Tchad: Un rapport dénonce l’exécution, la disparition, et la torture de manifestants
Six mois après la répression sanglante de manifestations au Tchad, l’Organisation Mondiale Contre la Torture (OMCT) et la Ligue Tchadienne des Droits de l’Homme (LTDH) publient un rapport d’enquête « Ils ont enlevé trois de mes fils » qui documente l’usage planifié et disproportionné de la force armée, la traque des opposants, les disparitions forcées et les déportations massives vers des lieux de détention où la torture a été pratiquée.
Trois mois d’enquêtes dans la capitale N’Djamena et les villes de Moundou, Mongo, Doba et Koumra, et une cinquantaine de témoignages de rescapés, de familles de victimes et de témoins oculaires, ont permis d’établir que la répression des manifestations du 20 octobre 2022 par les autorités tchadiennes s’est soldée par la mort de 218 personnes, des dizaines de torturés, des centaines de blessés, au moins 40 cas de disparitions et 1300 arrestations.
Les difficultés rencontrées par nos deux organisations pour accéder aux lieux des violences et le refus de nombreuses victimes de s’exprimer par crainte de représailles font que le bilan des violations des droits humains commises par les autorités tchadiennes le 20 octobre et les jours suivants est certainement sous-estimé.
« Ce 20 octobre 2022, désormais tristement appelé “Jeudi Noir” restera sans doute dans l’histoire comme la plus grande répression d’un mouvement pacifique de ces dix dernières années au Tchad », commente Maître Adoum Bourcar, Président de la Ligue tchadienne des droits de l’homme.
Les événements tragiques d’octobre 2022 s’inscrivent dans un contexte de confiscation du pouvoir par Mahamat Idriss Déby Itno, qui a succédé à son père Idriss Déby Itno, décédé le 20 avril 2021, après 30 ans de règne sans partage. La population, les partis politiques d’opposition et la société civile sont descendus dans la rue pour exprimer leur frustration à l’égard de Déby fils et de l’armée. Le gouvernement a réprimé les voix dissidentes par la force, comme Déby père l’avait fait auparavant.
Six mois après les faits, les autorités tchadiennes n’ont pris aucune mesure pour identifier les auteurs des graves violations des droits humains. Malgré les nombreuses allégations des victimes et des organisations de la société civile, aucune enquête n’a abouti à l’arrestation de suspects et rien n’a été fait pour apporter réparation aux victimes. Cette inertie concerne également les organismes régionaux et internationaux.
« C’est le massacre de trop que la communauté internationale, qui a souvent fermé les yeux par peur de déstabiliser la région, ne peut laisser passer. Il est urgent que les mécanismes régionaux et internationaux des droits humains adoptent des mesures permettant aux victimes d’obtenir justice et réparation », a déclaré Gerald Staberock, Secrétaire général de l’OMCT.

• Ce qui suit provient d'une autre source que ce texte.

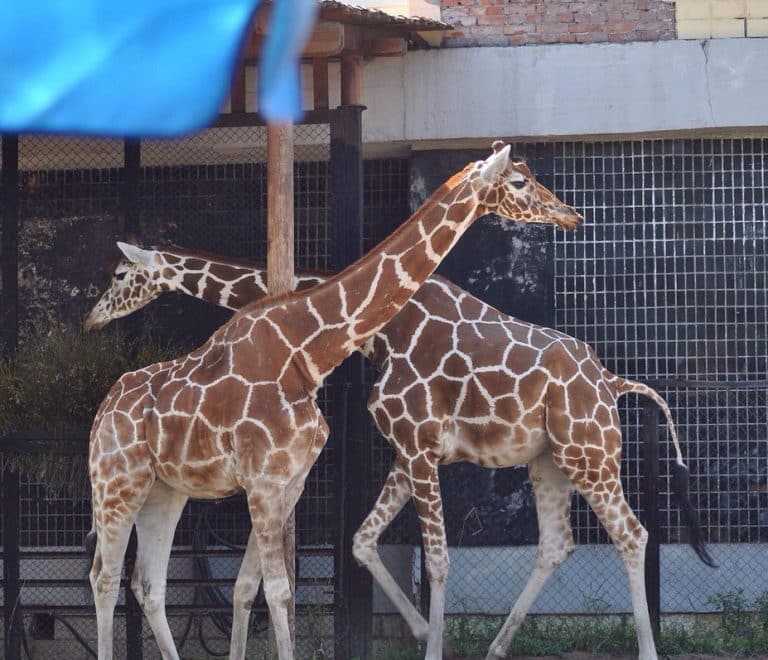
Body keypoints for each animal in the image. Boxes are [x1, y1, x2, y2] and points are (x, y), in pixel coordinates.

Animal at [85, 169, 712, 660]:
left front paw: (433, 642)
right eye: (520, 180)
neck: (376, 335)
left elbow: (428, 559)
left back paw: (643, 649)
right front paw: (432, 637)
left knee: (631, 534)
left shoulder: (412, 444)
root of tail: (612, 382)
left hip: (589, 455)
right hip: (550, 462)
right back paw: (496, 646)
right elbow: (360, 545)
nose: (571, 215)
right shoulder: (406, 447)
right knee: (559, 542)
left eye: (118, 275)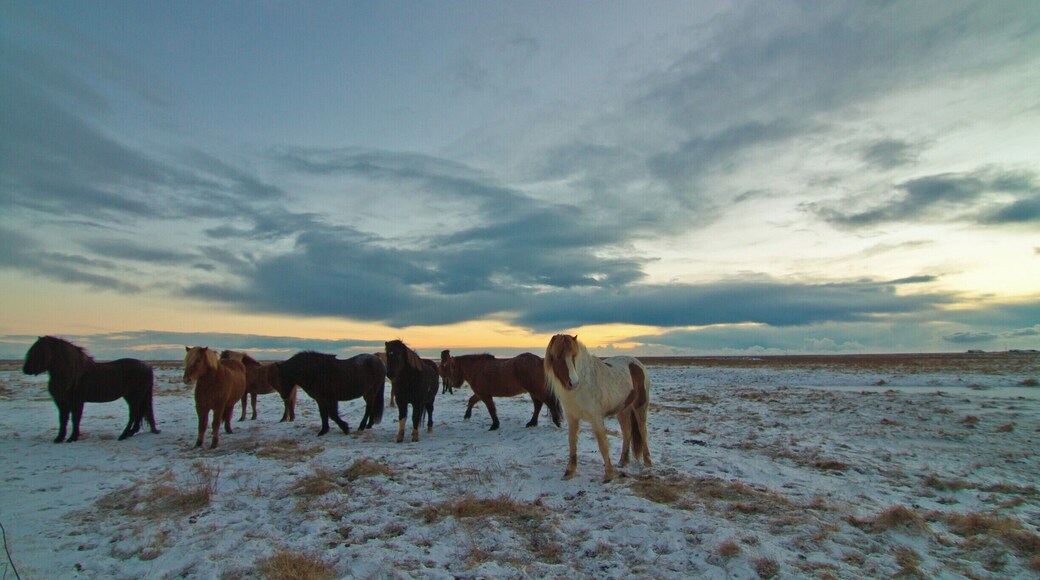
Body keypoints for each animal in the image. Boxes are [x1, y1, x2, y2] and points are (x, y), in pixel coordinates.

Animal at [22, 336, 159, 443]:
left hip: (134, 396)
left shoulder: (76, 402)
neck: (71, 374)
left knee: (134, 414)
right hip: (134, 397)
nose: (26, 369)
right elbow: (63, 419)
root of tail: (147, 366)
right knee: (138, 413)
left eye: (39, 351)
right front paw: (59, 438)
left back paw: (123, 435)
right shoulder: (62, 402)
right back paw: (130, 433)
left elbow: (75, 419)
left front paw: (72, 438)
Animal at [544, 335, 651, 482]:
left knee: (642, 430)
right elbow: (572, 443)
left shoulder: (596, 418)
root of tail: (638, 364)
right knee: (627, 431)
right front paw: (569, 472)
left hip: (640, 406)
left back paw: (648, 462)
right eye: (558, 356)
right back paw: (622, 461)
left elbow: (603, 444)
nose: (573, 382)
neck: (582, 385)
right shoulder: (572, 418)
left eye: (574, 355)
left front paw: (608, 475)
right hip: (623, 410)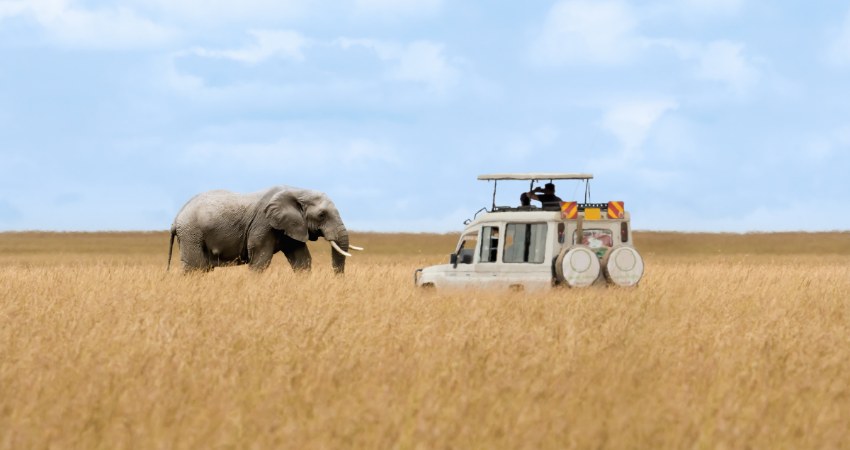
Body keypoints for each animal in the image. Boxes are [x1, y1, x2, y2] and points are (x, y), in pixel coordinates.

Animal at [167, 186, 361, 273]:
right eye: (322, 215)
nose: (338, 280)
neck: (296, 191)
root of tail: (176, 219)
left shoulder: (291, 226)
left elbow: (302, 260)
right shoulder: (263, 224)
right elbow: (261, 260)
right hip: (192, 233)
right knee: (195, 267)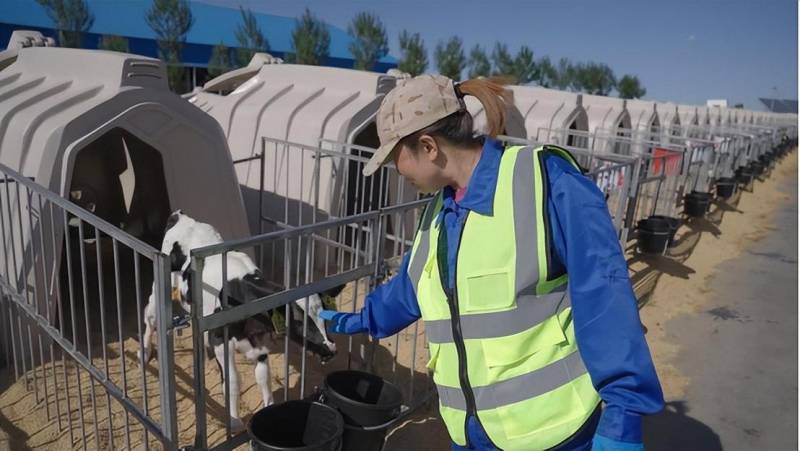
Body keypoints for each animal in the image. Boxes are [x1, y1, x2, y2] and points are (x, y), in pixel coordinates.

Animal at [141, 211, 340, 430]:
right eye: (299, 321)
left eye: (325, 316)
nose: (331, 349)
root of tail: (180, 216)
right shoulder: (221, 341)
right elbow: (232, 381)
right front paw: (235, 422)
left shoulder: (260, 343)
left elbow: (263, 377)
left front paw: (268, 407)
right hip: (160, 288)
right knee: (150, 316)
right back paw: (145, 352)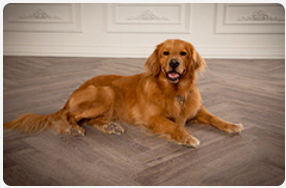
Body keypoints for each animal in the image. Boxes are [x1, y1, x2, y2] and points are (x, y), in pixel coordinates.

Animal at [3, 39, 242, 148]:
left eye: (183, 53)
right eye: (166, 53)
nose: (174, 63)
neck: (174, 91)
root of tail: (71, 95)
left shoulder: (195, 109)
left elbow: (215, 117)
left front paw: (232, 125)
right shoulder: (153, 118)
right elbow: (174, 126)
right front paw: (187, 137)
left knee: (90, 120)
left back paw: (110, 127)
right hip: (106, 92)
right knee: (70, 116)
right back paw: (75, 129)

Notre rapport vise à compléter les informations déjà soumises aux différentes instances de défense des droits humains afin de soutenir leur travail d’enquête et d’obtenir des poursuites judiciaires contre les auteurs des violences du « Jeudi Noir ».
L’Organisation mondiale contre la torture (OMCT) est la principale coalition internationale d’ONG luttant contre la torture et les mauvais traitements. Elle compte plus de 200 membres dans plus de 90 pays. Son Secrétariat international est basé à Genève.
La Ligue tchadienne des droits de l’homme (LTDH) est l’une des plus anciennes organisations de défense des droits humains au Tchad, et membre du Réseau SOS-Torture de l’OMCT. Elle surveille et documente les cas de violations des droits humains au Tchad, notamment dans le contexte de la crise et d’usage excessif de la force.